(Saved entries)
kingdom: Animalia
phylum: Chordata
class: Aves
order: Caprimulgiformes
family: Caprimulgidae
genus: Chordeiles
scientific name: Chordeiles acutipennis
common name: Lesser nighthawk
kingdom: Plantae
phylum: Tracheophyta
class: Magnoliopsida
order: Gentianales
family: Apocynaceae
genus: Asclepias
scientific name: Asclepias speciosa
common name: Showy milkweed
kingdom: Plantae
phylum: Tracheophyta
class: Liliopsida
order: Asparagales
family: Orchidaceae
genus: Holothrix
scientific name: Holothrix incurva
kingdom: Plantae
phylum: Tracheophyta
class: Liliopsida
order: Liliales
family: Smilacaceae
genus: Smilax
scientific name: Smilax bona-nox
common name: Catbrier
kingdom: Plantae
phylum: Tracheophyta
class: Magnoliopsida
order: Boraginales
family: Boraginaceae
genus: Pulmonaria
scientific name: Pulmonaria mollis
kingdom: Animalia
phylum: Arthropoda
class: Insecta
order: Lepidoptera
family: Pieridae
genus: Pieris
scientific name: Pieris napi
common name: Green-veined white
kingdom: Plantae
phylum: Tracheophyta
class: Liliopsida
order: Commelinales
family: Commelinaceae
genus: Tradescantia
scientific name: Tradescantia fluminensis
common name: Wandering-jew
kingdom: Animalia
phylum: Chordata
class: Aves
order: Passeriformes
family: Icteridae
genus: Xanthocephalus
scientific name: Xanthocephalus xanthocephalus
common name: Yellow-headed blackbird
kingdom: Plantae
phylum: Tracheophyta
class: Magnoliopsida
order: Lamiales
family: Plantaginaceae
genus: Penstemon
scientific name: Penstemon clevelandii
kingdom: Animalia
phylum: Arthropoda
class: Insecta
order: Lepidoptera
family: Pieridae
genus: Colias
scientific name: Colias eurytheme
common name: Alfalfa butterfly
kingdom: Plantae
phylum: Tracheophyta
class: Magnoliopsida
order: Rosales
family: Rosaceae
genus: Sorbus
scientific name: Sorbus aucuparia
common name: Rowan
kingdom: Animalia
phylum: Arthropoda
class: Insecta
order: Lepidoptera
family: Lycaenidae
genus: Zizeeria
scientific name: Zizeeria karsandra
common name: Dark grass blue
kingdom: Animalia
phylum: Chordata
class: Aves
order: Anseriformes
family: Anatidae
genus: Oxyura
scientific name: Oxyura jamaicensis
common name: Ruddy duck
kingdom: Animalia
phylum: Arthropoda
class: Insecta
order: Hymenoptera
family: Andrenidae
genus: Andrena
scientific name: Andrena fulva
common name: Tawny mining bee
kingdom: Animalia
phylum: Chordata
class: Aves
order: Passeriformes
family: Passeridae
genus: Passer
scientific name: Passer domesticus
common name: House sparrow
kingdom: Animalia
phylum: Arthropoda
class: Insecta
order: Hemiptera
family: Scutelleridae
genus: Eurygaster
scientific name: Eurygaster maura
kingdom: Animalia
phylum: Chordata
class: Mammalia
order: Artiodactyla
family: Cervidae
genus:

● **Task**: Express every line in the rows above as a Markdown table with the columns No. and Line. Number the lines in order and leave out blank lines.

● **Response for this exercise**:
| No. | Line |
|---|---|
| 1 | kingdom: Animalia |
| 2 | phylum: Chordata |
| 3 | class: Aves |
| 4 | order: Caprimulgiformes |
| 5 | family: Caprimulgidae |
| 6 | genus: Chordeiles |
| 7 | scientific name: Chordeiles acutipennis |
| 8 | common name: Lesser nighthawk |
| 9 | kingdom: Plantae |
| 10 | phylum: Tracheophyta |
| 11 | class: Magnoliopsida |
| 12 | order: Gentianales |
| 13 | family: Apocynaceae |
| 14 | genus: Asclepias |
| 15 | scientific name: Asclepias speciosa |
| 16 | common name: Showy milkweed |
| 17 | kingdom: Plantae |
| 18 | phylum: Tracheophyta |
| 19 | class: Liliopsida |
| 20 | order: Asparagales |
| 21 | family: Orchidaceae |
| 22 | genus: Holothrix |
| 23 | scientific name: Holothrix incurva |
| 24 | kingdom: Plantae |
| 25 | phylum: Tracheophyta |
| 26 | class: Liliopsida |
| 27 | order: Liliales |
| 28 | family: Smilacaceae |
| 29 | genus: Smilax |
| 30 | scientific name: Smilax bona-nox |
| 31 | common name: Catbrier |
| 32 | kingdom: Plantae |
| 33 | phylum: Tracheophyta |
| 34 | class: Magnoliopsida |
| 35 | order: Boraginales |
| 36 | family: Boraginaceae |
| 37 | genus: Pulmonaria |
| 38 | scientific name: Pulmonaria mollis |
| 39 | kingdom: Animalia |
| 40 | phylum: Arthropoda |
| 41 | class: Insecta |
| 42 | order: Lepidoptera |
| 43 | family: Pieridae |
| 44 | genus: Pieris |
| 45 | scientific name: Pieris napi |
| 46 | common name: Green-veined white |
| 47 | kingdom: Plantae |
| 48 | phylum: Tracheophyta |
| 49 | class: Liliopsida |
| 50 | order: Commelinales |
| 51 | family: Commelinaceae |
| 52 | genus: Tradescantia |
| 53 | scientific name: Tradescantia fluminensis |
| 54 | common name: Wandering-jew |
| 55 | kingdom: Animalia |
| 56 | phylum: Chordata |
| 57 | class: Aves |
| 58 | order: Passeriformes |
| 59 | family: Icteridae |
| 60 | genus: Xanthocephalus |
| 61 | scientific name: Xanthocephalus xanthocephalus |
| 62 | common name: Yellow-headed blackbird |
| 63 | kingdom: Plantae |
| 64 | phylum: Tracheophyta |
| 65 | class: Magnoliopsida |
| 66 | order: Lamiales |
| 67 | family: Plantaginaceae |
| 68 | genus: Penstemon |
| 69 | scientific name: Penstemon clevelandii |
| 70 | kingdom: Animalia |
| 71 | phylum: Arthropoda |
| 72 | class: Insecta |
| 73 | order: Lepidoptera |
| 74 | family: Pieridae |
| 75 | genus: Colias |
| 76 | scientific name: Colias eurytheme |
| 77 | common name: Alfalfa butterfly |
| 78 | kingdom: Plantae |
| 79 | phylum: Tracheophyta |
| 80 | class: Magnoliopsida |
| 81 | order: Rosales |
| 82 | family: Rosaceae |
| 83 | genus: Sorbus |
| 84 | scientific name: Sorbus aucuparia |
| 85 | common name: Rowan |
| 86 | kingdom: Animalia |
| 87 | phylum: Arthropoda |
| 88 | class: Insecta |
| 89 | order: Lepidoptera |
| 90 | family: Lycaenidae |
| 91 | genus: Zizeeria |
| 92 | scientific name: Zizeeria karsandra |
| 93 | common name: Dark grass blue |
| 94 | kingdom: Animalia |
| 95 | phylum: Chordata |
| 96 | class: Aves |
| 97 | order: Anseriformes |
| 98 | family: Anatidae |
| 99 | genus: Oxyura |
| 100 | scientific name: Oxyura jamaicensis |
| 101 | common name: Ruddy duck |
| 102 | kingdom: Animalia |
| 103 | phylum: Arthropoda |
| 104 | class: Insecta |
| 105 | order: Hymenoptera |
| 106 | family: Andrenidae |
| 107 | genus: Andrena |
| 108 | scientific name: Andrena fulva |
| 109 | common name: Tawny mining bee |
| 110 | kingdom: Animalia |
| 111 | phylum: Chordata |
| 112 | class: Aves |
| 113 | order: Passeriformes |
| 114 | family: Passeridae |
| 115 | genus: Passer |
| 116 | scientific name: Passer domesticus |
| 117 | common name: House sparrow |
| 118 | kingdom: Animalia |
| 119 | phylum: Arthropoda |
| 120 | class: Insecta |
| 121 | order: Hemiptera |
| 122 | family: Scutelleridae |
| 123 | genus: Eurygaster |
| 124 | scientific name: Eurygaster maura |
| 125 | kingdom: Animalia |
| 126 | phylum: Chordata |
| 127 | class: Mammalia |
| 128 | order: Artiodactyla |
| 129 | family: Cervidae |
| 130 | genus: |